In the light of such performance, most of it stemming from actions and positions of months ago, the seemingly spontaneous New Eisenhower line, especially in the U.S. press, was a journalistic baffler, though it did make for some bright writing and the appearance of punditic discovery. "One evidence of the change," wrote the Washington Evening Star's Garnett Horner from Gettysburg, "is the very fact that he held a news conference here at all yesterday." The New York Times's Washington Bureau Chief James Reston played a variation on the New Ike theme: "What appeared was not really 'a new Ike' at all, but a new reflection of that captivating figure, the 'old Ike' of London and Paris and the prepolitical days of long ago . . . He is now the man of action again, moving and planning and speaking out with a new serenity." Pundit Walter Lippman, who had been wringing his hands for years about Eisenhower shortcomings, agreed--more or less--with Reston: "We have seen no such display of energy and initiative since the early days of his first Administration. For years the present Eisenhower has been quiescent, as it were submerged. But what we see now is not a new Eisenhower. This is the old authentic Eisenhower with his liking for large gestures which sweep aside the concrete details that more worldly statesmen and professional diplomats worry about."

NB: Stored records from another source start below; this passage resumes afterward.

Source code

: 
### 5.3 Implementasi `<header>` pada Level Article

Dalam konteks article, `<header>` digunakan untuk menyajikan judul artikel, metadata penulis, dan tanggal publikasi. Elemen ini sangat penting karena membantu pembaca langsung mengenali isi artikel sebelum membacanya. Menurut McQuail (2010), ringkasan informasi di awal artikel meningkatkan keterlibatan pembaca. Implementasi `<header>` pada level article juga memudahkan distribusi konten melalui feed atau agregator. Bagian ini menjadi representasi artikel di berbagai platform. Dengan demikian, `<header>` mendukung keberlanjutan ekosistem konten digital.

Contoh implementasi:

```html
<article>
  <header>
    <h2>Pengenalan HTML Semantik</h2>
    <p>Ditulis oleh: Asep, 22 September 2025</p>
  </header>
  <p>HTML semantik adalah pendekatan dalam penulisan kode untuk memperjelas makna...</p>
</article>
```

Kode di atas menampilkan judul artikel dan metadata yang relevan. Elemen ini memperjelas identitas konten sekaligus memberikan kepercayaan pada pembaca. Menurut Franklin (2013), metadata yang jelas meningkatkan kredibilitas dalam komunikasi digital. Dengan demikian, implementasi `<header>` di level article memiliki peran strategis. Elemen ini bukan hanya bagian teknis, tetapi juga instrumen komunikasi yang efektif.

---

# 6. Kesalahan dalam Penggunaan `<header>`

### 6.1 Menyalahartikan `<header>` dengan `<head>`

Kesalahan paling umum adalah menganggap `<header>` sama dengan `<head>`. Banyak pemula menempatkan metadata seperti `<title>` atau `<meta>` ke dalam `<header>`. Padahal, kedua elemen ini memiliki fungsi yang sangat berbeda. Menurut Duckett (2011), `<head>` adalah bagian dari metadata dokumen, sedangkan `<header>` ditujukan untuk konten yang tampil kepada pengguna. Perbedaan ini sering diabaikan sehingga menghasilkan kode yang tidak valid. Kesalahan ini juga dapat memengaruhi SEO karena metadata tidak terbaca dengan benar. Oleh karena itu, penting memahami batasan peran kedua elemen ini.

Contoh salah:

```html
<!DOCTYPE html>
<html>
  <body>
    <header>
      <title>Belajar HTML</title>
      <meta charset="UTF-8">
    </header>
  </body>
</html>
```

Full Holler. Characteristically, the British press, until a few weeks ago reviling Ike as a senescent, bewildered man ("a man who can hardly perform his day-to-day tasks," said Beaverbrook's Express last April), now turned full-holler the other way round. Under the headline,

THE STAGGERING CHANGE IN EISENHOWER, the staggered London Daily Mail reported: "The sick man leaning away from leadership has become the keen-eyed, confident head of state ready to cope with anything." The Manchester Guardian was almost mystic in its praise: "Something deeper and nobler than a passion for a political prize now guides the President's conduct."

By his performance, President Eisenhower unquestionably deserved the praise that was finally coming his way. It is a matter of medical history that in 1955, 1956 and 1957, Dwight Eisenhower suffered a series of serious illnesses--and it is a matter of medical fact that such illnesses take something out of the victim. But the Dwight Eisenhower everyone was praising last week did not just magically appear last week, or last month.

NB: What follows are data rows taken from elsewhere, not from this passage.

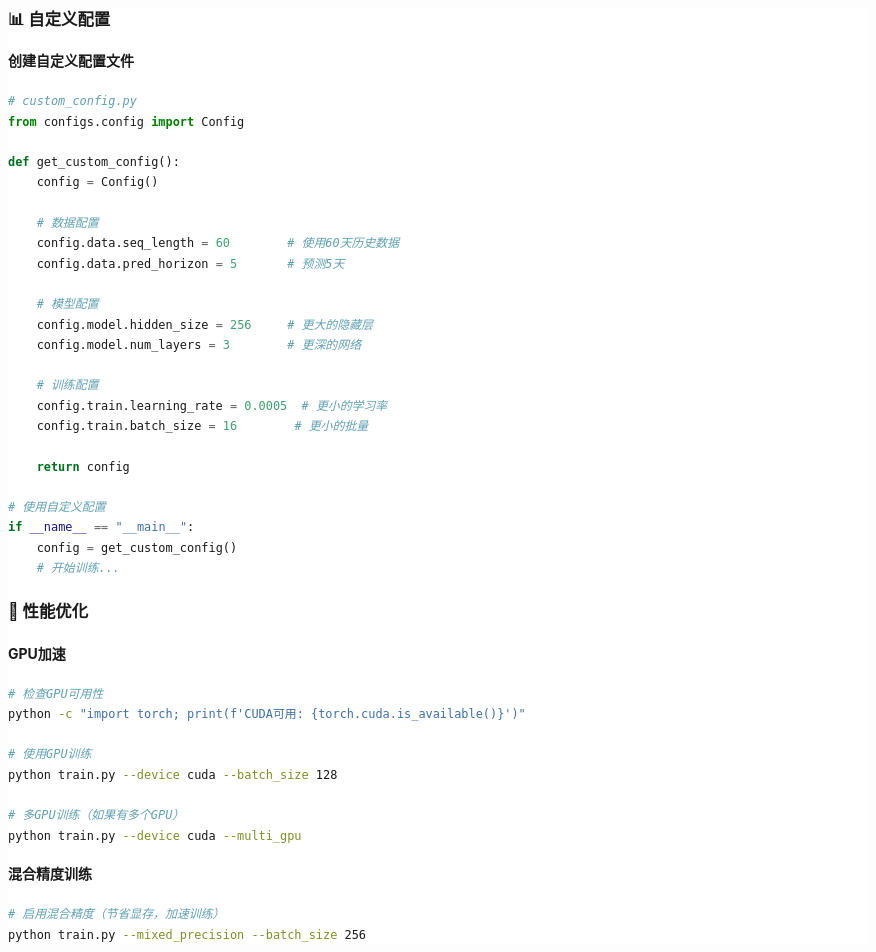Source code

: ### 📊 自定义配置

#### 创建自定义配置文件

```python
# custom_config.py
from configs.config import Config

def get_custom_config():
    config = Config()
    
    # 数据配置
    config.data.seq_length = 60        # 使用60天历史数据
    config.data.pred_horizon = 5       # 预测5天
    
    # 模型配置
    config.model.hidden_size = 256     # 更大的隐藏层
    config.model.num_layers = 3        # 更深的网络
    
    # 训练配置
    config.train.learning_rate = 0.0005  # 更小的学习率
    config.train.batch_size = 16        # 更小的批量
    
    return config

# 使用自定义配置
if __name__ == "__main__":
    config = get_custom_config()
    # 开始训练...
```

### 🔧 性能优化

#### GPU加速

```bash
# 检查GPU可用性
python -c "import torch; print(f'CUDA可用: {torch.cuda.is_available()}')"

# 使用GPU训练
python train.py --device cuda --batch_size 128

# 多GPU训练（如果有多个GPU）
python train.py --device cuda --multi_gpu
```

#### 混合精度训练

```bash
# 启用混合精度（节省显存，加速训练）
python train.py --mixed_precision --batch_size 256
```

Rather, it was more than a year ago that Ike stood up under one of the hardest leadership tests ever imposed on a U.S. President. In the midst of the 1958 economic recession, Democrats were shouting for the Administration to start priming the fiscal pumps. Some of the President's closest advisers urged him to take spending measures against depression. Ike stood firm, refusing to panic under tremendous pressure (TIME, March 24, 1958 et seq.), and the economy dramatically righted itself as he had insisted it would.

Again this year, confronted by whopping Democratic majorities in Congress, President Eisenhower made the deliberate, determined decision to fight down the line for a balanced budget (TIME, Jan. 5 et seq.). Most pundits gave the President hardly a chance to make the decision stick--but he did. During the Berlin crisis, while Secretary of State John Foster Dulles lay dying, it was Dwight Eisenhower who laid down the strong, plain line in a television address to the nation: "We have no intention of forgetting our rights or of deserting a free people. Free men have, before this, died for so-called 'scraps of paper' which represented duty and honor and freedom."

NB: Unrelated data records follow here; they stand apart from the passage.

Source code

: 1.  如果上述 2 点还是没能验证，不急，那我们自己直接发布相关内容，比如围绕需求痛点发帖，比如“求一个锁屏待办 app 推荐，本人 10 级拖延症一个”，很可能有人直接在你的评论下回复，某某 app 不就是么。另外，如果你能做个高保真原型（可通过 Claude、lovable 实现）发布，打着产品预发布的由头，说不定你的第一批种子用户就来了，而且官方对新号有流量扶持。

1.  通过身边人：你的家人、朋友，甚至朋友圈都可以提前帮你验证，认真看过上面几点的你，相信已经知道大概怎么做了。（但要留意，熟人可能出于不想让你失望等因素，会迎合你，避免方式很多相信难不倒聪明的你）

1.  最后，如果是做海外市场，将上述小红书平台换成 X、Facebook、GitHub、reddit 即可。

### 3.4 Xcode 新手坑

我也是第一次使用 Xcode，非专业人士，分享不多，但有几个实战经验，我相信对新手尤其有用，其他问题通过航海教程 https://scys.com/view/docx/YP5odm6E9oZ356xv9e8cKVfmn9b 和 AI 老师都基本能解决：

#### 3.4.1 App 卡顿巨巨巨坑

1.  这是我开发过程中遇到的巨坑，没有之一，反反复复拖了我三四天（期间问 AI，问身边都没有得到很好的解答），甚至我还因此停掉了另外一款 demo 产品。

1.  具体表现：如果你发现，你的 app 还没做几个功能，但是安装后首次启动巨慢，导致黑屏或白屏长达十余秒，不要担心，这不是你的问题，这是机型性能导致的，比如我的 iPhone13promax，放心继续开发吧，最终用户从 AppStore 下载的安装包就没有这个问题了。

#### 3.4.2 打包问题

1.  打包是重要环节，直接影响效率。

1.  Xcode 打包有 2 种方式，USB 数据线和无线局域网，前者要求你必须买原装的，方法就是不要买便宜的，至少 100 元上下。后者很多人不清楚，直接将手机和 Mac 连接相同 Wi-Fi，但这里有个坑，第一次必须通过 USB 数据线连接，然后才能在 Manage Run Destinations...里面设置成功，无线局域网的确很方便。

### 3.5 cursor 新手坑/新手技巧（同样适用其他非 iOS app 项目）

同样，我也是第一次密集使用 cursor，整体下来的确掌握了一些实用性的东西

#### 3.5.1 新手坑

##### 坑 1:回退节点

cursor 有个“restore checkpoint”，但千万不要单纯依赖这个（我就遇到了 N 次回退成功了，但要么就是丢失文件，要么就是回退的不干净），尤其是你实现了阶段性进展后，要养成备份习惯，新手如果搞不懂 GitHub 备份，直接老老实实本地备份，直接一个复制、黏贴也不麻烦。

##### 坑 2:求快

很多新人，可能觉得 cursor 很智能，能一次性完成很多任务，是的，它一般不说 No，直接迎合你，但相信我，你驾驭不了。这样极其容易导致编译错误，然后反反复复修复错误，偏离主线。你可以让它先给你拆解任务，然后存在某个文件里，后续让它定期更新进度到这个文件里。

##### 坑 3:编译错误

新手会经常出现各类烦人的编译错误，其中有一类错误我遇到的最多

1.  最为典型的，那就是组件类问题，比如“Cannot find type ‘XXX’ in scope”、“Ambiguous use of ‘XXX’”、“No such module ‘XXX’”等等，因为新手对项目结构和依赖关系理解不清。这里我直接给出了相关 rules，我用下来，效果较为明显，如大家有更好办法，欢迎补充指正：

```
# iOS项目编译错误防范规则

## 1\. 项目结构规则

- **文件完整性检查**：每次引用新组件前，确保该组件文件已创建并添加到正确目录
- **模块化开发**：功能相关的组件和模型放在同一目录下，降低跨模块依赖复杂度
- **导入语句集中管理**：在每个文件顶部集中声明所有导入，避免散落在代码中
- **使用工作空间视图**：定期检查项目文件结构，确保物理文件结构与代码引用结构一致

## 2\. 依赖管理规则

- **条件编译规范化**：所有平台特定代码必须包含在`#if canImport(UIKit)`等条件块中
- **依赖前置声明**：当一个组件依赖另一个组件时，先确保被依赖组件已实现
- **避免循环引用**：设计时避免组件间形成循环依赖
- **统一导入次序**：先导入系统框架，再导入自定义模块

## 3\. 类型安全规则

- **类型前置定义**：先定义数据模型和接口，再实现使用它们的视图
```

It was precisely that sort of leadership that the discoverers of the New Eisenhower were just beginning to catch up with. He was not, in fact, the New Ike or even the New Old Ike, just the same-Ike. It was that same Ike who last week replied to a press conference question asking whether he had a "new concept of the presidency" or whether he was "just feeling better?" Replied the President: "Perfectly simple. When you have a situation that has gone on, as we have had this cold war, since 1945 . . . there must be no gun unfired and no individual effort spared." To do the job under such circumstances, said Ike, "takes, therefore, possibly more personal activity than I think would be normal in more normal circumstances."